Nach seinen Erläuterungen ist für die Nachtzeit von einem Geräuschpegel unter 20 dB (A) auszugehen. Bei Betrieb der Heizung lag der Geräuschpegel im Schlafzimmer je nach Betriebsart bei 26,1, 27,4 bzw. 29,7 dB (A). Dies bedeutet bei vollem Betrieb der Heizungsanlage zur Nachtzeit eine Differenz zwischen Ruhegeräusch und Betriebsgeräusch von etwa 10 dB (A), wobei eine Erhöhung des Geräuschpegels um 10 dB (A) vom Menschen als Verdoppelung des Lärmpegels wahrgenommen wird. Dabei hat der Sachverständige weiter ausgeführt, dass bei den hier vorliegenden relativ niedrigen Schallpegeln bereits eine Erhöhung um etwa 3 bis 4 dB subjektiv deutlich stärker wahrgenommen wird, als bei höheren Geräuschpegeln.

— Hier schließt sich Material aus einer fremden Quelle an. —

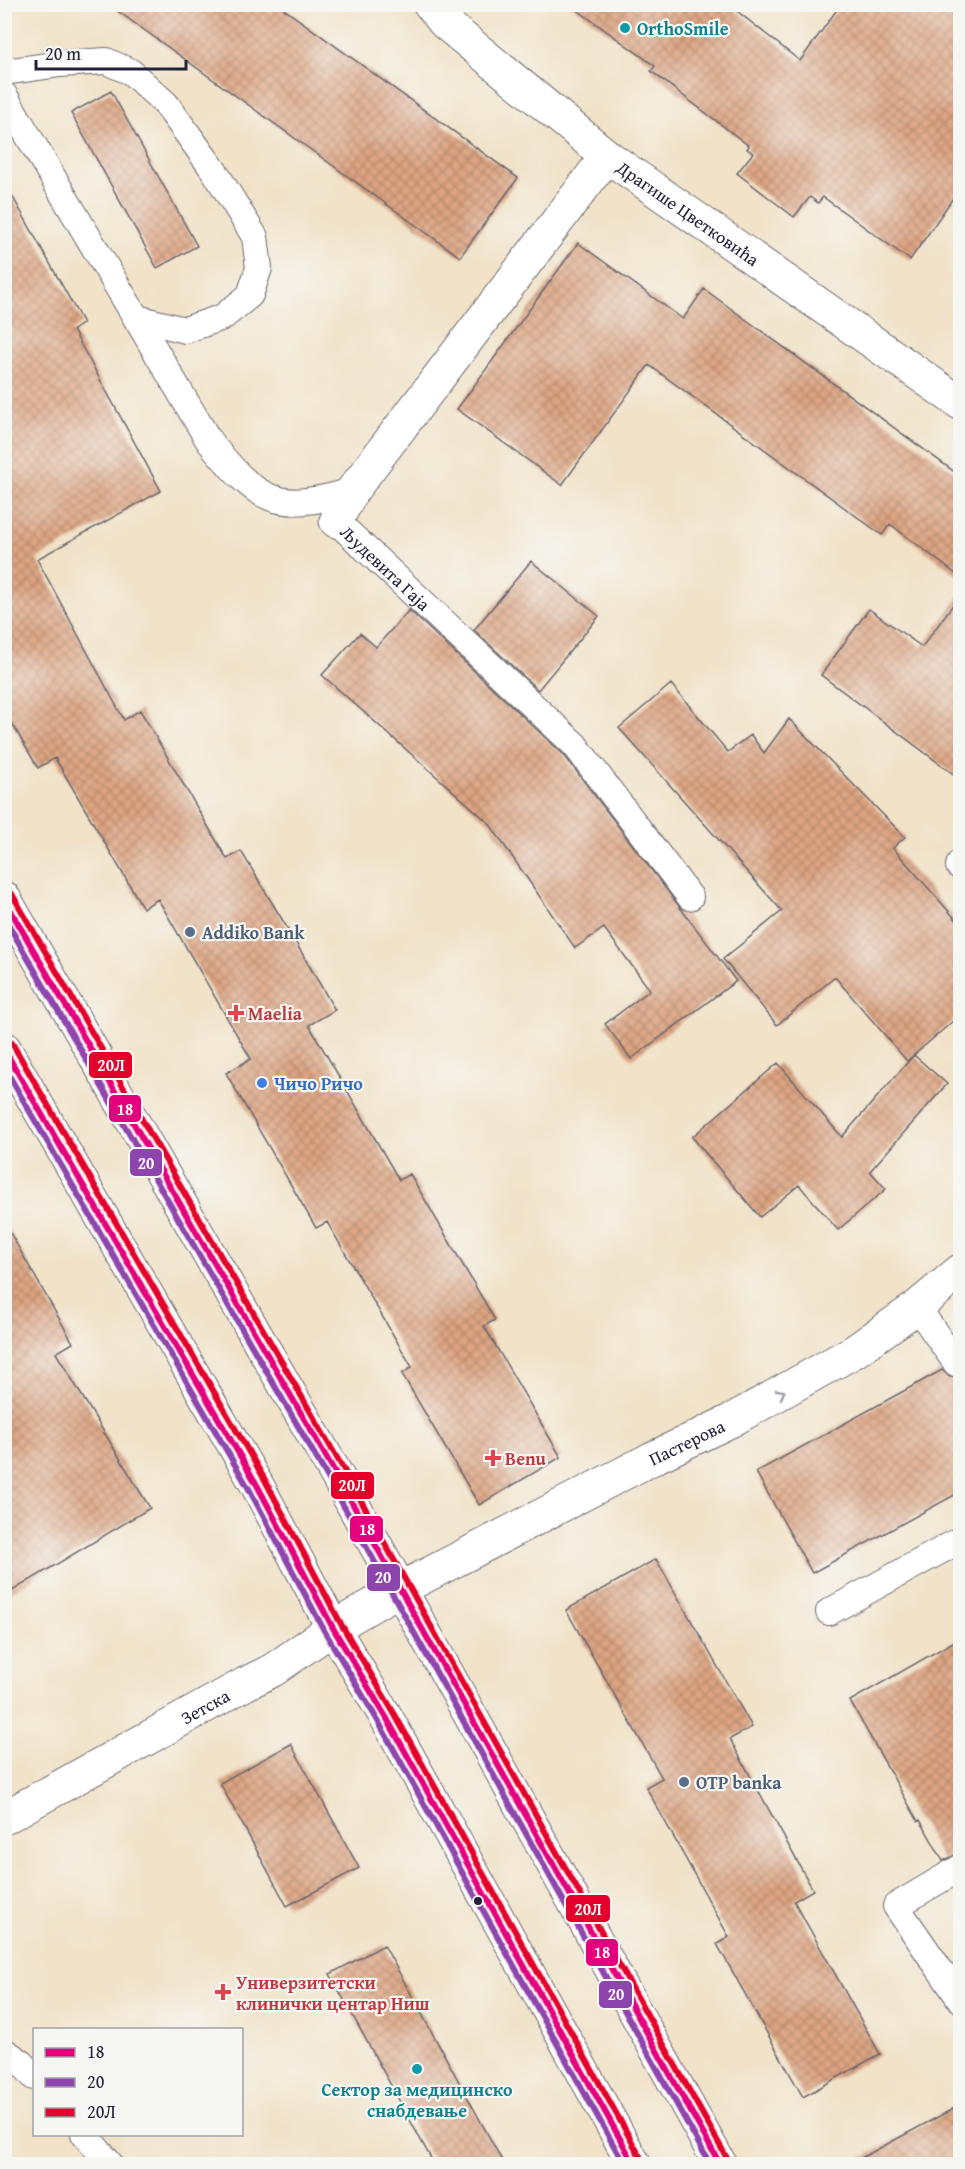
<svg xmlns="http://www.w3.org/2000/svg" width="965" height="2169" viewBox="0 0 965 2169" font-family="'Gentium Book Plus',serif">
<defs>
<pattern id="building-cross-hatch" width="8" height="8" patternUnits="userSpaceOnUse" patternTransform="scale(1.5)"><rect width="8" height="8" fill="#dea583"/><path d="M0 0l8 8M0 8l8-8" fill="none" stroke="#b4866c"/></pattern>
</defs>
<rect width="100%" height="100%" fill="#f6f6f2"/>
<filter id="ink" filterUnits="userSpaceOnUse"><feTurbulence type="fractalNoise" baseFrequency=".0167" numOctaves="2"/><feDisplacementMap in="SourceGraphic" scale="12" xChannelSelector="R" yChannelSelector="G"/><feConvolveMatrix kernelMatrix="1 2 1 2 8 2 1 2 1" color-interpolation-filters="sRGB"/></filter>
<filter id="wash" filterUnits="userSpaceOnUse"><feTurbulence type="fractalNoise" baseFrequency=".008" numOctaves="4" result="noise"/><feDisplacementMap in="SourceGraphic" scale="24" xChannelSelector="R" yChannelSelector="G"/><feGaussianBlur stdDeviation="1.35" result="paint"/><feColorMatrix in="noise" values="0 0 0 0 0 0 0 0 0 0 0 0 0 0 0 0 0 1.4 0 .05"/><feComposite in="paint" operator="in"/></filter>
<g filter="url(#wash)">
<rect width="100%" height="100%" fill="#f1e2c8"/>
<g id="blocks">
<path fill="url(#building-cross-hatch)" d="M108 4H277L518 178 460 257Z
M569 4H728L800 61 841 4H960V188L910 260 823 197 818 203 810 197 794 217 737 173 753 153 747 149 749 146 651 71 655 66Z
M111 91 197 246 157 268 71 113Z
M4 181 83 323 73 330 161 491 37 559 124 720 140 710 227 859 241 851 292 936 335 1010 309 1025 399 1180 410 1174 495 1320 484 1326 561 1457 479 1505 402 1374 412 1367 327 1222 316 1228 226 1073 251 1059 158 899 143 908 55 758 38 768 4 710Z
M578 243 683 319 704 289 960 476V577L890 524 882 535 649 365 562 485 457 409Z
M531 561 599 616 538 690 474 630Z
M960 595V779L821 675 869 609 922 647Z
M409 610 564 755 736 981 631 1059 605 1024 650 990 604 928 575 948 489 823 322 675 360 633 376 647Z
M671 684 728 752 751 735 764 753 789 719 905 837 893 848 960 924V1015L907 1061 835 977 777 1025 723 959 782 911 619 728Z
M914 1055 947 1084 870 1171 886 1189 838 1230 799 1185 760 1217 692 1137 778 1063 842 1137Z
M4 1222 73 1343 56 1353 150 1508 4 1596Z
M942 1370 950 1377H960V1492L812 1573 756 1472Z
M656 1559 752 1727 730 1739 813 1890 794 1901 880 2054 803 2097 717 1944 729 1937 646 1787 662 1778 566 1610Z
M960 1638V1853L943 1861 920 1820 918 1821 850 1701Z
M291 1744 359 1868 287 1906 220 1783Z
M384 1945 504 2164H434L330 1974Z
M960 2105V2164H850Z"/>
</g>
</g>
<g filter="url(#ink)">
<use href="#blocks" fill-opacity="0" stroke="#6a656c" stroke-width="1.5"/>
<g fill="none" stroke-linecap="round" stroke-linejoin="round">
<defs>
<g id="lane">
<path d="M4 72 60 64 106 61 131 72 166 104 215 172 255 237 259 268 250 295 223 317 185 330 137 318"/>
<path d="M4 95 209 441C258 501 275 514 352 491"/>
<path id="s1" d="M336 521 575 745 690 897"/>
<path d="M959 866 960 863"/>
<path d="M917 1307 956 1363"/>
<path d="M829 1612 960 1540"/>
<path d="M960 1868 896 1906 960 1999"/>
<path d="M4 2051 22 2063 34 2077"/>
<path d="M84 2134 110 2164"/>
</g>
<g id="street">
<path id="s2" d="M430 4 445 23 607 156 960 403"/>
<path d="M336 521 352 491 607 156"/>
<path id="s3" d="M400 1589 653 1458 730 1421 855 1351 917 1307 960 1271"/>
</g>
<g id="secondary">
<path d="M4 898 336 1474 720 2164"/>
<path d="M4 1048 257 1485 333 1628 386 1717 634 2164"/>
<path id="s4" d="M4 1818 245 1684 273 1670 333 1628 400 1589"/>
</g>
</defs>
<use href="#lane" stroke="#6a656c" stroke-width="28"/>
<use href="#street" stroke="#6a656c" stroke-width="35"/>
<use href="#secondary" stroke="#6a656c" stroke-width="35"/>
<use href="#lane" stroke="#fff" stroke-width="26"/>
<use href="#street" stroke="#fff" stroke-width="33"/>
<use href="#secondary" stroke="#fff" stroke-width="33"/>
<defs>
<path id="bus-1" d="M4 899 336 1474 720 2164
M4 1049 257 1485 333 1628 386 1717 634 2164"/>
<path id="bus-2" d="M4 917 328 1478 710 2164
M4 1067 249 1489 325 1632 378 1721 624 2164"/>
<path id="bus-3" d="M12 894 344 1470 728 2160
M12 1043 265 1480 341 1624 394 1713 642 2160"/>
</defs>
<use href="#bus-1" stroke="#f6f6f2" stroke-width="10"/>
<use href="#bus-2" stroke="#f6f6f2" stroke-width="10"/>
<use href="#bus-3" stroke="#f6f6f2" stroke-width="10"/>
<use href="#bus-1" stroke="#e5007d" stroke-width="6"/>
<use href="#bus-2" stroke="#8e44ad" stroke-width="6"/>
<use href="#bus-3" stroke="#e4002b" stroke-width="6"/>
</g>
<defs><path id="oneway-chevron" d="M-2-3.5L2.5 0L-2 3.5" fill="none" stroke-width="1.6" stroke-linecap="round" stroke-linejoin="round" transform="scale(1.5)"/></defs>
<use stroke="#9c9ca7" href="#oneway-chevron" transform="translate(781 1393) rotate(-29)"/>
</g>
<g fill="#0f9aa8" stroke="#f6f6f2" stroke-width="2">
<circle cx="625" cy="28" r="6"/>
<circle cx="417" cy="2069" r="6"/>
</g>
<g fill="#5c6f8a" stroke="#f6f6f2" stroke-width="2">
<circle cx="190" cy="932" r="6"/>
<circle cx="684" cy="1782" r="6"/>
</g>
<g fill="#e0444e" stroke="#f6f6f2" stroke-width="2">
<path d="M233 1004h6v6h6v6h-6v6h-6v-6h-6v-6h6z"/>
<path d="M490 1449h6v6h6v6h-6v6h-6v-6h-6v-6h6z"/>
<path d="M220 1983h6v6h6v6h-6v6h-6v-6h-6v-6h6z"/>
</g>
<circle fill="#3f7fe0" stroke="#f6f6f2" stroke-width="2" cx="262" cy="1083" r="6"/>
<circle fill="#22223b" stroke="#f6f6f2" stroke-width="2" cx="478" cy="1901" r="5"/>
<g text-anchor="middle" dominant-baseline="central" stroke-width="4.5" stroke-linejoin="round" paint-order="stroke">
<g font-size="18" font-weight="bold" fill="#0d838f" stroke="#f6f6f2" text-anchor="start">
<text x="637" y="28">OrthoSmile</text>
<text x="417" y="2089" text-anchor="middle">Сектор за медицинско<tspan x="417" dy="21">снабдевање</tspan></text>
</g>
<g font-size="18" fill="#22223b" stroke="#f6f6f2">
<text stroke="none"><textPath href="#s2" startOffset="333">Драгише Цветковића</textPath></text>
<text stroke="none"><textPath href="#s1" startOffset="68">Људевита Гаја</textPath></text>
<text stroke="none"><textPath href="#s3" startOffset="322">Пастерова</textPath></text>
<text stroke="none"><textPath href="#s4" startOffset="230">Зетска</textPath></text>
</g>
<g font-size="18" font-weight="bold" fill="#4e5e75" stroke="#f6f6f2" text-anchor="start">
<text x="202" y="932">Addiko Bank</text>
<text x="696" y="1782">OTP banka</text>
</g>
<g font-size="18" font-weight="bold" fill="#be3a42" stroke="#f6f6f2" text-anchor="start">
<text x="248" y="1013">Maelia</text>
<text x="505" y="1458">Benu</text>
<text x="236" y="1982">Универзитетски<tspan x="236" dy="21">клинички центар Ниш</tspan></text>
</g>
<g font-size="18" font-weight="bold" fill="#366cbe" stroke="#f6f6f2" text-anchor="start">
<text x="274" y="1083">Чичо Ричо</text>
</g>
</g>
<g stroke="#f6f6f2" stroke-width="2">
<rect x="88" y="1051" width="45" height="28" rx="6" fill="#e4002b"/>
<rect x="108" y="1094" width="34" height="29" rx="6" fill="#e5007d"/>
<rect x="129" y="1148" width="34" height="29" rx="6" fill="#8e44ad"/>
<rect x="330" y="1471" width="45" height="29" rx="6" fill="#e4002b"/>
<rect x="349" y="1515" width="35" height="28" rx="6" fill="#e5007d"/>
<rect x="366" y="1563" width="35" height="29" rx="6" fill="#8e44ad"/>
<rect x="565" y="1894" width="46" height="29" rx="6" fill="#e4002b"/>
<rect x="585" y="1938" width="34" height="29" rx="6" fill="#e5007d"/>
<rect x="598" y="1980" width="35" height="29" rx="6" fill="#8e44ad"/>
</g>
<g font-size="16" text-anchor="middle" font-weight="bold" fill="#fff">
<text x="111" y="1071">20Л</text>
<text x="125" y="1115">18</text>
<text x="146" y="1169">20</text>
<text x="352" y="1491">20Л</text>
<text x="367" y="1535">18</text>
<text x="383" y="1583">20</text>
<text x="588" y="1915">20Л</text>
<text x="602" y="1958">18</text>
<text x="616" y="2000">20</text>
</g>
<rect width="965" height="2169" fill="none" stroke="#f6f6f2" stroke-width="24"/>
<rect x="33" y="2028" width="210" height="108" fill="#f6f6f2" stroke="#a1a1a9" stroke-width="1.5"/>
<rect x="45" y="2048" width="30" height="9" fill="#e5007d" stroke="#a1a1a9" stroke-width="1.5"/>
<text x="87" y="2058" font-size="18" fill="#22223b">18</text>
<rect x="45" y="2078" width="30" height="9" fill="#8e44ad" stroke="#a1a1a9" stroke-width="1.5"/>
<text x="87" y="2088" font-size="18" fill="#22223b">20</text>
<rect x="45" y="2108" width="30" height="9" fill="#e4002b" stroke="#a1a1a9" stroke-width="1.5"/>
<text x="87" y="2118" font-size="18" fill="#22223b">20Л</text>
<path d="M36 60v9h150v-9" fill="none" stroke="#22223b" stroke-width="3"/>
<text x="45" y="60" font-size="18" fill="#22223b" stroke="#f6f6f2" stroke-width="4.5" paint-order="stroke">20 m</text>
</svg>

Angesichts dieser Umstände ist von einer deutlichen Störwirkung der von der Heizung verursachten Geräusche auszugehen. Hinzu kommt, dass die Heizungsanlage, wie sich auch aus dem von den Bekl. Lärmprotokoll ergibt, nicht etwa im Dauerbetrieb durchläuft, sondern in relativ kurzen Abständen anspringt und wieder abschaltet. Gerade dieser ständige Wechsel des Geräuschpegels führt zu einem als besonders störend wahrgenommenen Kontrast. Bei einer plötzlichen Differenz des Geräuschpegels von 10 dB kann nach Bekunden des Sachverständigen von einer Störung des Schlafes ausgegangen werden. Bei wiederholtem Anspringen der Heizungsanlage während der Nacht ist von einer erheblichen Beeinträchtigung auszugehen. 2. Dieser Mangel berechtigt die Bekl. zur Minderung der Miete, wenn auch nicht in dem von ihnen vorgenommenen Maße. Die Bekl. durften die Nettokaltmiete nur um insges. 7,5% mindern.
Nach st.Rspr. der Kammer kommt es für das Maß der zulässigen Minderung auf den Anteil der Räume, in denen die Störung wahrzunehmen ist, an der Gesamtfläche an und darauf, wie lange diese Räume täglich genutzt werden.
a) Der als Schlafzimmer genutzte Raum hat eine Fläche von 15,13 m2. Bei einer Gesamtwohnfläche von 92,9 m2
bedeutet dies einen Anteil von 16,3%. Da der Raum aber nur zur Nachtzeit genutzt wird, also etwa im Zeitraum zwischen 22 und 6 Uhr, ist die Fläche des Schlafzimmers nur zu 1/3, also mit 5,5% anzusetzen.
b) Da die Geräusche auch im Arbeitszimmer als störend wahrzunehmen sind, können die Bekl. auch hierfür die Miete mindern. Dieses Zimmer hat eine Fläche von 11,1 m2, das entspricht 12% der Gesamtfläche. Auch beim Arbeitszimmer ist nur von einer Nutzung von etwa acht Stunden pro Tag auszugehen, so dass die Fläche wiederum nur mit 1/3, also 4%, anzusetzen ist. Hinzu kommt, dass das Arbeitszimmer ausschließlich tagsüber genutzt wird, also zu Zeiten,
zu denen der Hintergrundpegel höher liegt, das Heizungsgeräusch also nicht derart störend wahrgenommen wird, wie in der Nacht. Daher ist die Minderung hier auch nur halb so hoch anzusetzen, wie im Schlafzimmer. Hinsichtlich des Arbeitszimmers sind die Bekl. demnach zu einer Minderung der Nettokaltmiete von 2% berechtigt, so dass sich eine Gesamtminderung der Nettokaltmiete von 7,5% ergibt.